On Tue, 2016-12-13 at 19:45 +0100, Kevin Kofler wrote:
Przemek Klosowski wrote:The reason why I'm asking is that I believe that in general FOSS projects should fork as little as possible, and merge as much as possible, to avoid duplication of effort. There are circumstances where the fork is the only solution, of course, and I am asking what are the circumstances in this case.In this case, it looks like they forked because of the totally closed development structure of the upstream project and its unwillingness to port from Qt 3 to Qt 4. By now, we are in Qt 5 era, and the projects have diverged so much that a merger is highly unlikely.
I haven't followed the fork -- I didn't even realize it existed until this thread -- I stayed with upstream, even buying a license for a few years.

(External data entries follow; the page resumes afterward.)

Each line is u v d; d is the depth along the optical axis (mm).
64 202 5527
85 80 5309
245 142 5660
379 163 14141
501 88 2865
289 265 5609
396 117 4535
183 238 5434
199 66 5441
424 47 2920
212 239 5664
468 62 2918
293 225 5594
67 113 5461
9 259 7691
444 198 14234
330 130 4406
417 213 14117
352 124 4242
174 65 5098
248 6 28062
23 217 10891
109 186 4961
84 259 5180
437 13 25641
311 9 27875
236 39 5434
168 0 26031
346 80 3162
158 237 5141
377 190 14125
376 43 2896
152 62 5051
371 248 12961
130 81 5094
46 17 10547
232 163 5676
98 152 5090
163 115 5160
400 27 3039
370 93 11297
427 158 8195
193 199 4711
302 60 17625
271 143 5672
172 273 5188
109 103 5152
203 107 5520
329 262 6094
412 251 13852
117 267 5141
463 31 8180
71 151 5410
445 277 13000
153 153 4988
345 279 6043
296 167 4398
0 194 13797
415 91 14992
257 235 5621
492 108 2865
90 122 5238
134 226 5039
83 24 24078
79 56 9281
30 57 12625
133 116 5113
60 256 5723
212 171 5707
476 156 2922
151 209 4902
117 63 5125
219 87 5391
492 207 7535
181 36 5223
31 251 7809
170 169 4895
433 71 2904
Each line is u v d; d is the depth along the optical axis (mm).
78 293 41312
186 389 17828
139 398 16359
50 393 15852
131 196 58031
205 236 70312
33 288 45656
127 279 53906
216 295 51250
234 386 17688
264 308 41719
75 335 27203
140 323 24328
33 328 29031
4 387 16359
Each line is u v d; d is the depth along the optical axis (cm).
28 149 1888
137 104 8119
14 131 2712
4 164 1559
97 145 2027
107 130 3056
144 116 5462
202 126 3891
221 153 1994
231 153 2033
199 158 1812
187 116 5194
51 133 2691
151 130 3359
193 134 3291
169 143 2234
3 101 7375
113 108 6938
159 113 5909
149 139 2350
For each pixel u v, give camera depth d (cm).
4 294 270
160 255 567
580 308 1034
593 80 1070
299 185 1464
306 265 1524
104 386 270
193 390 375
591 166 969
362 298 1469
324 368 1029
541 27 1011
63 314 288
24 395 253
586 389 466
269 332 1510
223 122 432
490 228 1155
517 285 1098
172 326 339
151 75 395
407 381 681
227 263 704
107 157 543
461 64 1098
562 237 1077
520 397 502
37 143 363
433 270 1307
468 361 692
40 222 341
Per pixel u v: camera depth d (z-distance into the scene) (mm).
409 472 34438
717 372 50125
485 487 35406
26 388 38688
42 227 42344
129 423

While it'd be nice to see it move along to a newer Qt, I've been very impressed with the feature additions
since it became closed and open again. I'm equally unimpressed with his build processes; one glaring example is
http://www.qcad.org/bugtracker/index.php?do=details&task_id=1369. I started packaging it for myself just to work around such issues.
So I'm curious, has the fork maintained any sort of feature parity? Did it adopt Qt 4 or 5? If not, I'd much prefer to see the upstream product make it back to Fedora. If the fork does use a newer Qt but hasn't progressed much feature-wise then I don't
know what to think of the situation other than it sucks.